==== KUTIPAN SUMBER
TOKOH Sosok Alexei Navalny, Kritikus Putin Paling Gencar di Rusia 17 Feb 2024 15:24
Dia menuduh presiden "menyedot darah Rusia" melalui "negara feodal" yang memusatkan kekuasaan di Kremlin.
IndonesiaSatu.co -- Blogger berusia 47 tahun itu selamat dari upaya peracunan dan bertahun-tahun ditahan di beberapa penjara paling terkenal di Rusia, setelah kelompoknya mengungkap korupsi di hampir setiap tingkat negara Rusia – sering kali menargetkan Presiden Putin sendiri.
Bahkan ketika ia berada di balik jeruji besi, karena tidak mampu menantang presiden di kotak suara, suaranya tetap bergaung.
Namun pada Februari 2024, suara Navalny tak terdengar lai. Menurut petugas penjara, dia kehilangan kesadaran dan meninggal ketika sedang berjalan-jalan.
Segera setelah kejadian tersebut, Kremlin hanya mengatakan bahwa mereka mengetahui kematiannya, dan presiden telah diberitahu.
Namun, di seluruh dunia, terjadi keterkejutan dan kemarahan, ketika penghormatan diberikan kepada seorang pria yang menurut beberapa orang menyerahkan nyawanya untuk membela pemimpin Rusia yang sangat berkuasa.
Disadur dari BBC (16/2/2024), Alexei Navalny lahir pada tahun 1976, di sebuah desa di sebelah barat Moskow. Ia dibesarkan di Obninsk, sebuah kota 100 km (62 mil) barat daya Moskow, dan akhirnya lulus dalam bidang hukum di Universitas Persahabatan Rakyat Rusia di Moskow pada tahun 1998.
========
TUGAS:
1. Rangkum artikel tentang Alexei Navalny dalam dua kalimat.
2. Ganti "penjara" dengan "rumah tahanan" pada bagian artikel tentang Alexei Navalny yang diawali kata-kata "IndonesiaSatu.co -- Blogger" dan berakhir setelah "presiden telah diberitahu.", lalu tuliskan bagian itu kembali.
==== DATA BARIS
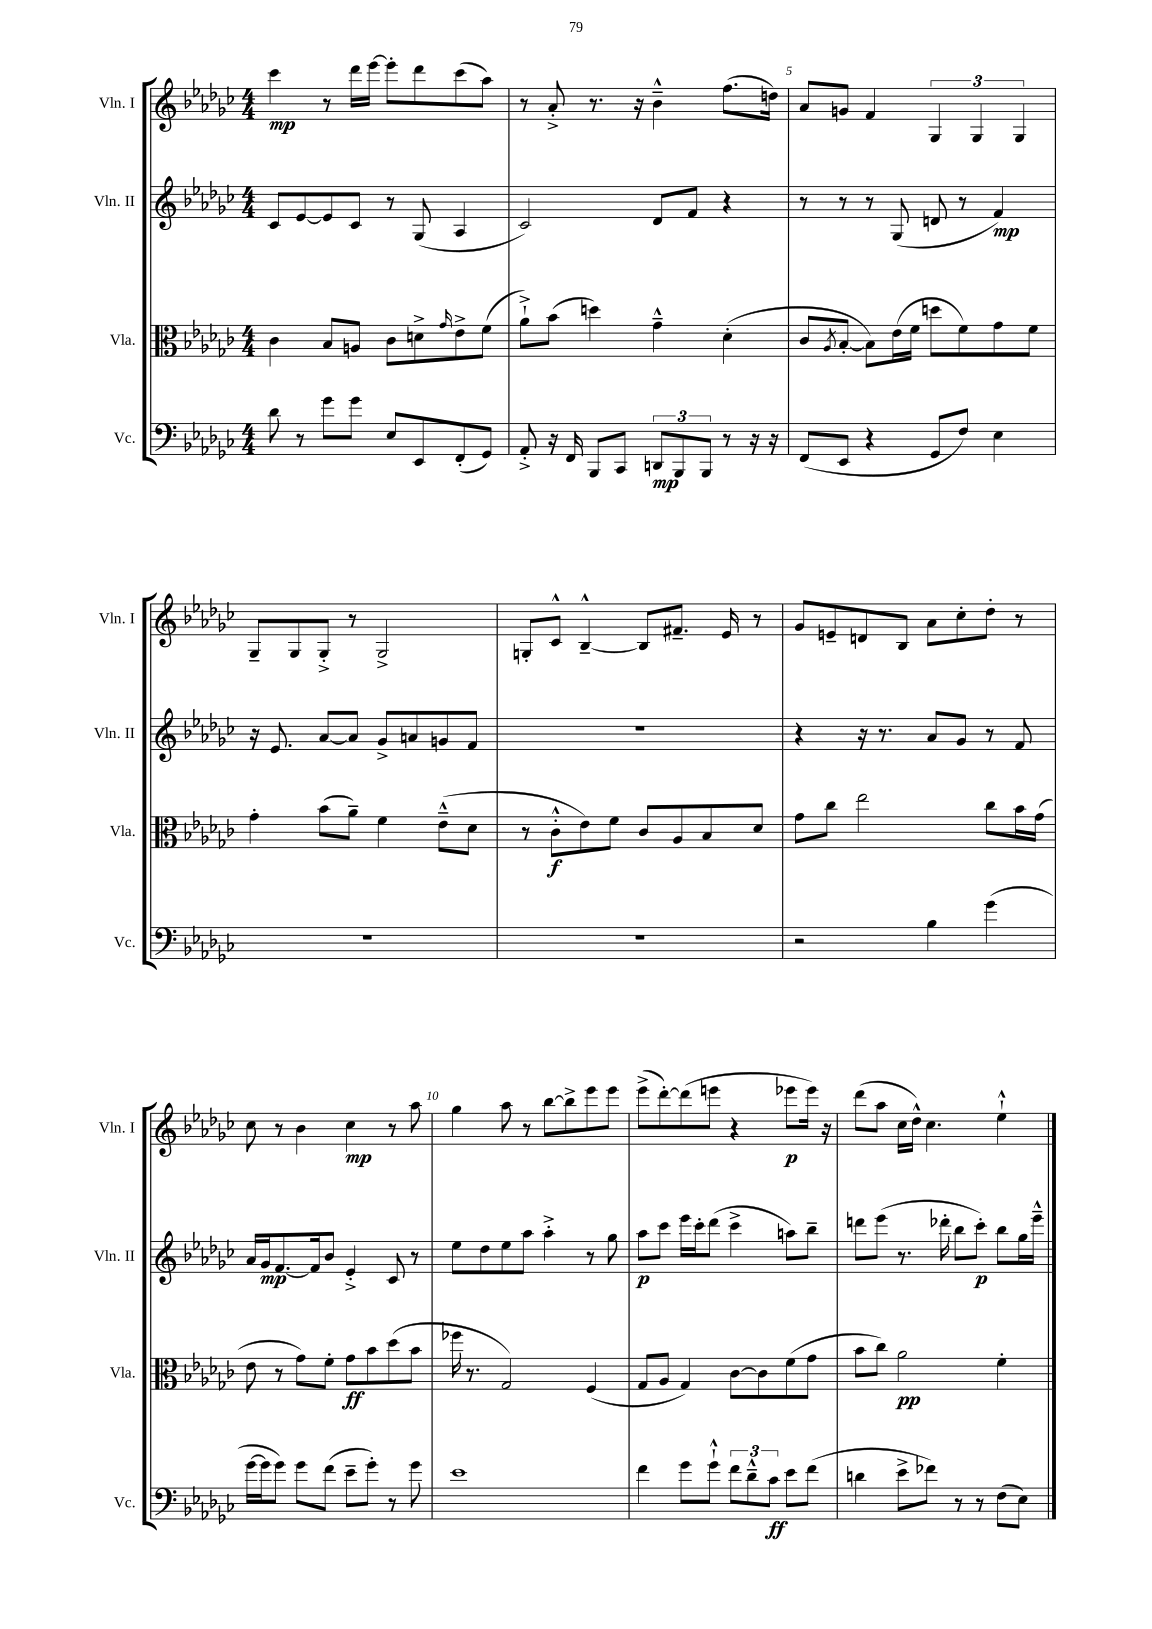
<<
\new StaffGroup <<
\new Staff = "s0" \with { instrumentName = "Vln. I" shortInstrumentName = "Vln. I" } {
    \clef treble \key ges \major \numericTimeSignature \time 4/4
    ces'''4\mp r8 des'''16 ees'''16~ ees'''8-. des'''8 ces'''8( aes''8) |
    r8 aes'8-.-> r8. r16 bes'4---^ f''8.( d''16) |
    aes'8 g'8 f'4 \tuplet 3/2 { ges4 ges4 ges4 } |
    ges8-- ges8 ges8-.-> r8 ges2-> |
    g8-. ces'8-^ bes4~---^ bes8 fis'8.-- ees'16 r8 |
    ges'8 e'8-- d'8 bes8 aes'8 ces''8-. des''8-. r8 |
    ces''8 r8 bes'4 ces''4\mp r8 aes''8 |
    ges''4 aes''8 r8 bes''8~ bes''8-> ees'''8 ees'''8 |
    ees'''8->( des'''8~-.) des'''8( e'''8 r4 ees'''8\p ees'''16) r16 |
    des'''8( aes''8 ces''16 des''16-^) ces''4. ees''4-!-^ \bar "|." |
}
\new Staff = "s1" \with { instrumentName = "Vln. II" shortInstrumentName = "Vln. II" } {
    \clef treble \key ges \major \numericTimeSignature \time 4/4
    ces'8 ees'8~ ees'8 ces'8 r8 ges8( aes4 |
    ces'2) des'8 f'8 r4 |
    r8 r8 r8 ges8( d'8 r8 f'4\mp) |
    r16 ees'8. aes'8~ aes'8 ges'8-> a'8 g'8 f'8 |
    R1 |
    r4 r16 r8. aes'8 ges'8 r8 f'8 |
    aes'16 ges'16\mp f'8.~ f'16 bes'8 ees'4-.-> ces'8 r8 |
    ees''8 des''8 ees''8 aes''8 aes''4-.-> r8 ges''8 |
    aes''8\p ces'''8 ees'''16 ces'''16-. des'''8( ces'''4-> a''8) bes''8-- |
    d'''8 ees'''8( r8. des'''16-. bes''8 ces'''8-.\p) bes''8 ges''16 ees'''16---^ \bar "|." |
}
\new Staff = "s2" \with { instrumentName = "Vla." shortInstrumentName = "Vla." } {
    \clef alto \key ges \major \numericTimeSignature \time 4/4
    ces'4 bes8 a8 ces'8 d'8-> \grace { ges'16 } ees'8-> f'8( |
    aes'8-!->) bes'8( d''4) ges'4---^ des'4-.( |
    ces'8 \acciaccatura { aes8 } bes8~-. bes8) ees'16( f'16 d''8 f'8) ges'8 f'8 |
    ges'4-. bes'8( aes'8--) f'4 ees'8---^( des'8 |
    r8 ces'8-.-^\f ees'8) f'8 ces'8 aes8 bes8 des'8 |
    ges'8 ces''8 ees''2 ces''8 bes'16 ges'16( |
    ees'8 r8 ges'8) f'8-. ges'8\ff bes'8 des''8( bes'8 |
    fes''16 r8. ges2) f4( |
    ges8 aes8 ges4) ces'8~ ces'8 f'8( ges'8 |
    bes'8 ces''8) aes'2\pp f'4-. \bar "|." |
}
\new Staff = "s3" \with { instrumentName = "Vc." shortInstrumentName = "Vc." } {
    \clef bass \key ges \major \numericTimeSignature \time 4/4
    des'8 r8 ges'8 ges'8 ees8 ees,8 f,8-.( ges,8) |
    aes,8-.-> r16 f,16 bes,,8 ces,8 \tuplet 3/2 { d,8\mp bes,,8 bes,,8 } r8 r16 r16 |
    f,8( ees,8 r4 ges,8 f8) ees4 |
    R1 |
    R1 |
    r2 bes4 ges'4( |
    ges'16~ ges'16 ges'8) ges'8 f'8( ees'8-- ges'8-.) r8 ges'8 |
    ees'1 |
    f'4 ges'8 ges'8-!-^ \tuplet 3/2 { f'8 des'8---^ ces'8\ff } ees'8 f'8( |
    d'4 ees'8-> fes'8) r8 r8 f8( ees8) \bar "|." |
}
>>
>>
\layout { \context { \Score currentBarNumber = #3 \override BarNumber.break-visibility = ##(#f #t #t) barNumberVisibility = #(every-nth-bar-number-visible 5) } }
========
JAWABAN PER TUGAS:
1. Alexei Navalny, blogger berusia 47 tahun dan kritikus Putin, selamat dari upaya peracunan dan bertahun-tahun ditahan di beberapa penjara paling terkenal di Rusia setelah kelompoknya mengungkap korupsi di hampir setiap tingkat negara Rusia. Menurut petugas penjara, pada Februari 2024 ia kehilangan kesadaran dan meninggal ketika sedang berjalan-jalan, sehingga terjadi keterkejutan dan kemarahan di seluruh dunia.

2.
IndonesiaSatu.co -- Blogger berusia 47 tahun itu selamat dari upaya peracunan dan bertahun-tahun ditahan di beberapa rumah tahanan paling terkenal di Rusia, setelah kelompoknya mengungkap korupsi di hampir setiap tingkat negara Rusia – sering kali menargetkan Presiden Putin sendiri.
Bahkan ketika ia berada di balik jeruji besi, karena tidak mampu menantang presiden di kotak suara, suaranya tetap bergaung.
Namun pada Februari 2024, suara Navalny tak terdengar lai. Menurut petugas rumah tahanan, dia kehilangan kesadaran dan meninggal ketika sedang berjalan-jalan.
Segera setelah kejadian tersebut, Kremlin hanya mengatakan bahwa mereka mengetahui kematiannya, dan presiden telah diberitahu.